Not only do I think that such a case would fail, but I also think there are reasons that it should fail, even setting aside precedent and practice. If the presidents could unilaterally join the United States to multilateral agreements but needed Congress to withdraw from these agreements, this might very well make it harder for presidents to enter into commitments like the Paris Agreement in the future. The higher the substantive barriers to exit, the more reluctant the executive branch may be to enter into commitments, especially deep ones, in the first place (and the more emphatic Congress may be in efforts to block such commitments). I have suggested elsewhere that a better balance could be struck by stronger “internal procedural rules with respect to decision-making around exit.”
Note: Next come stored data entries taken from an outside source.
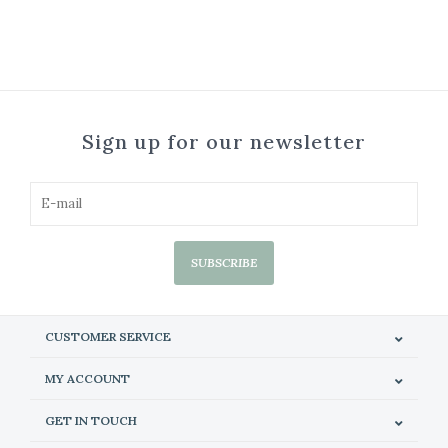
Sign up for our newsletter
SUBSCRIBE
CUSTOMER SERVICE
MY ACCOUNT
GET IN TOUCH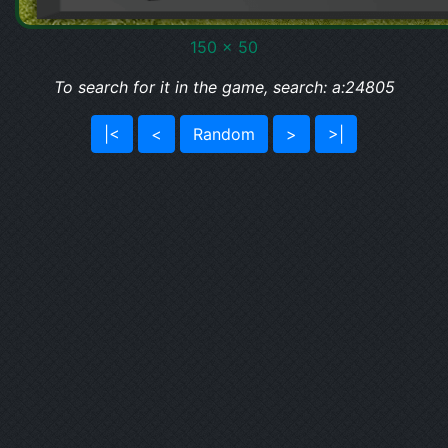
150 x 50
To search for it in the game, search: a:24805
|<
<
Random
>
>|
There is a crucial place for litigation with respect to climate. Professor Koh gives an excellent description of environmental litigation challenging the attempts of the Trump-era EPA to roll back earlier rules promulgated during the Obama administration. This litigation is formally grounded in U.S. administrative and statutory law rather than in the Paris Agreement or in the UNFCCC. This is the litigation that, if successful, will reduce how much irreparable damage the Trump administration does to our climate.

“As Donald Trump’s Presidency Careens into its Second Autumn …”

At the end of his 1922 treatise on The Control of American Foreign Relations, Quincy Wright concluded gravely that “The people and parties must insist on men of experience and tried capacity as candidates.” There’s sexism in this statement, and there’s truth in the rest of it.

We are living with a terrifying President, who lacks experience and capacity – and honesty, decency, judgment, compassion, and respect for the rule of law. Professor Koh aptly describes this presidency as “careen[ing] into its second autumn”. If the ship of state stays upright, it will be with no thanks to President Trump. I don’t agree with everything in Professor Koh’s book and have focused on some points of disagreement here. But these lines of disagreement are small compared to my appreciation of the overall project – and of Professor Koh’s tireless work to advance human rights and the international legal order.